How many weeks usually before the flatpak authors update?
Idk whether there’s delay, but this also applies to minor version changes of Nvidia drivers. They must match exactly.
In my experience, less than 3 days
What really tripped me up is that apparently either flatpak, heroic or proton has some kind of software rendering mode that works but is crazy slow. I expected driver problems to cause everything to just not work at all. Instead, everything slowed to a crawl and I couldn’t figure out why.
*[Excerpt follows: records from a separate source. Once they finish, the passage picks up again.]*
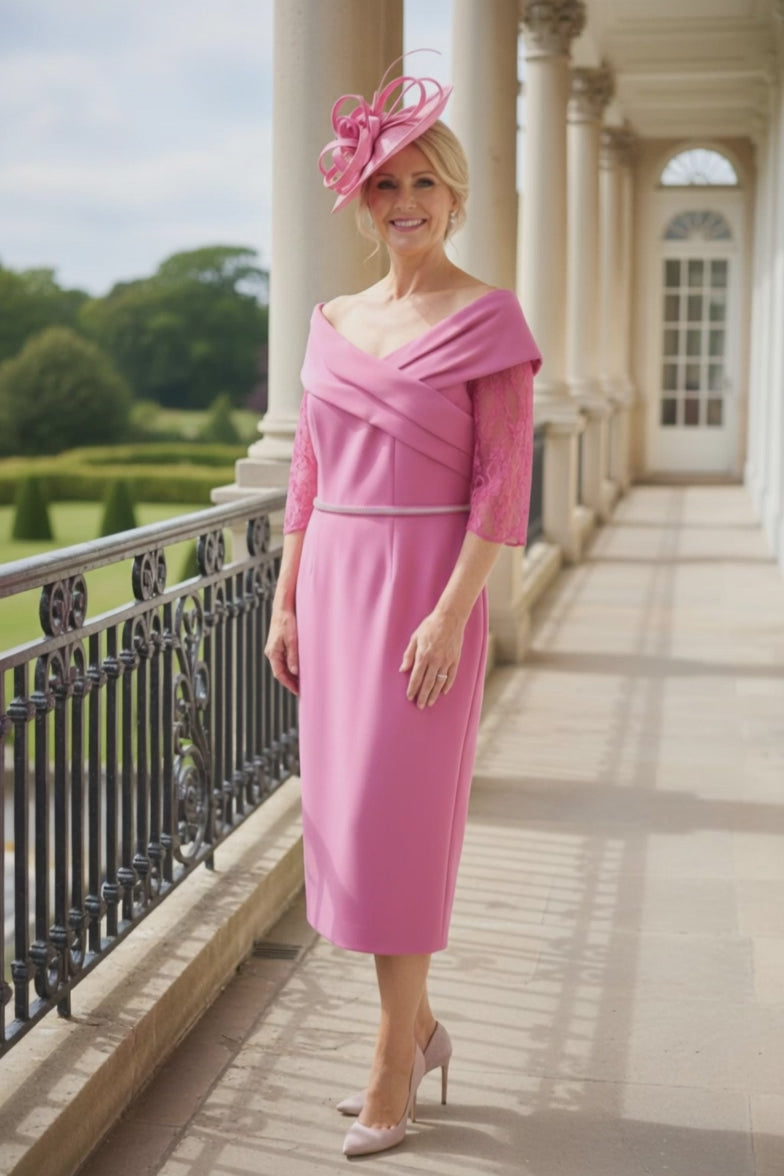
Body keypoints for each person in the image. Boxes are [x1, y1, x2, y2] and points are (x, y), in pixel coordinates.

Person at [264, 58, 542, 1158]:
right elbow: (306, 477)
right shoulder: (331, 320)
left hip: (429, 586)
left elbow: (501, 484)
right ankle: (417, 1031)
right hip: (332, 585)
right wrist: (287, 602)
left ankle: (390, 1063)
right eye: (387, 186)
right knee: (347, 826)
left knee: (401, 828)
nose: (407, 204)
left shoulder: (491, 319)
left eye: (425, 183)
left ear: (455, 194)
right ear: (364, 201)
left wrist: (447, 613)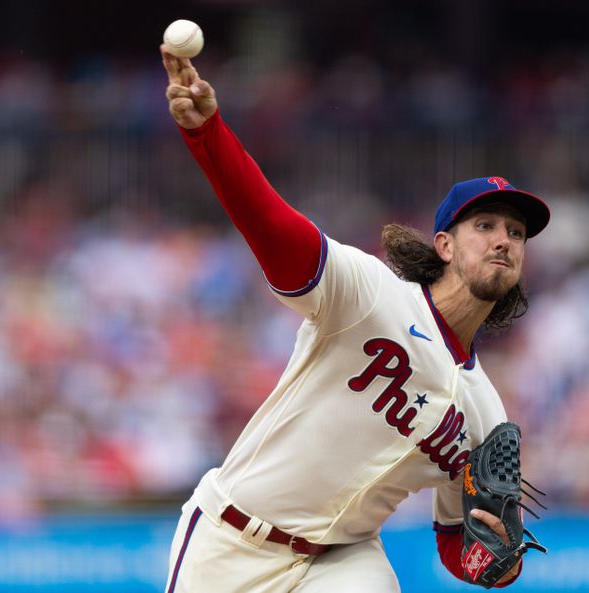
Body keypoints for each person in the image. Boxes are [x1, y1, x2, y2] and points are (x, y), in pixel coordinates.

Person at [160, 44, 551, 593]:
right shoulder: (371, 294)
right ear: (443, 244)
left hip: (341, 561)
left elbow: (454, 542)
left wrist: (497, 563)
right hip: (231, 538)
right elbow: (272, 226)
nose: (504, 241)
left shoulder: (484, 411)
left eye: (516, 234)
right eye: (485, 225)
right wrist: (209, 136)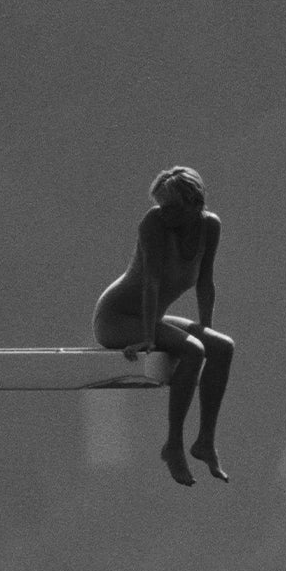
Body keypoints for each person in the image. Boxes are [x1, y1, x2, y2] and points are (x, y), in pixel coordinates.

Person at [93, 165, 234, 487]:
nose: (163, 212)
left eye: (171, 207)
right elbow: (150, 285)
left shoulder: (209, 227)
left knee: (221, 347)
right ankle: (173, 446)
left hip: (150, 318)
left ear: (194, 203)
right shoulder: (154, 224)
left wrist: (206, 327)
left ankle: (205, 442)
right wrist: (146, 338)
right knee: (192, 350)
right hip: (117, 318)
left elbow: (205, 282)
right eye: (160, 205)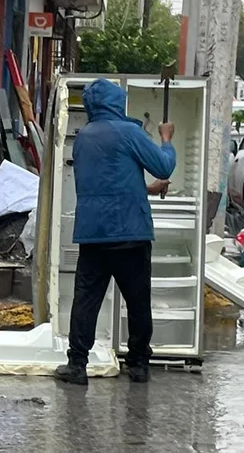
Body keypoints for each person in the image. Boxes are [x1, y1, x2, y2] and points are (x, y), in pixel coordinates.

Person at [55, 79, 176, 386]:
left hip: (94, 234)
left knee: (86, 301)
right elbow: (164, 166)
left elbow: (105, 185)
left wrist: (144, 189)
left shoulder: (83, 138)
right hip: (131, 233)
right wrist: (166, 139)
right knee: (137, 301)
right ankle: (138, 365)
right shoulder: (129, 132)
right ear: (116, 103)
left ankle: (77, 365)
Yeah I also thought the same thing. It’s interesting that it still works, just really poorly.
To simplify this you might also try something like topgrade.
It does system updates, flatpak updates and other stuff all at once.
Nice project, didn’t know that one. Thanks!
At this point you might as well just save the headache and install Heroic directly
Would have been better, but Fedora has Heroic only as Flatpak in their repos. At least as far as I can see.
My bad, I should have checked before commenting 🤦♂️
The official Github does list a COPR repo but it seems the last build failed 2 months ago, so it only has version 2.17.2 instead of 2.18…
Oh man, I knew it had something to do with the Flatpack Nvidia driver packages. This happened to me several times with Heroic trying to play a game that wasn’t even recent by any means.
Yeah, there I am with my 4070, can’t even run Bioshock 1. The peak was when I tried running a very simple indie game from 2011 and it only ran with ~5 fps.
Truns out something in the chain (probably proton) seems to have a software rendering mode that it falls back to if the GPU driver doesn’t work.
Was a bit tricky to debug since all the GPU test tools by default don’t run in flatpak and thus all of the worked fine.
I wonder if the AppImage is any better?
AppImage doesn’t have Flatpak’s sandbox feature, so it probably shouldn’t be affected.
Thanks! This is a great tip. I’ve running into this myself and now I will regularly update the flatpacks.
I think (could be wrong), but I’m pretty sure I’ve seen the opposite too. Steam flatpak, or steam itself (via the little steam is updating popup upon steam startup), will update on its own - and my video drivers don’t work properly until I update the entire system (which fixes it every time).
Doesn’t happen often - but often enough for me to catch it. At least I’m pretty sure that’s what’s going on…
Wow thank you so much. I randomly found this post after issues with trying to get some new Gog games to work. Only needed to run “flatpak update” and on to the specific driver update.
Flatpaks: How to reinvent RPMs poorly.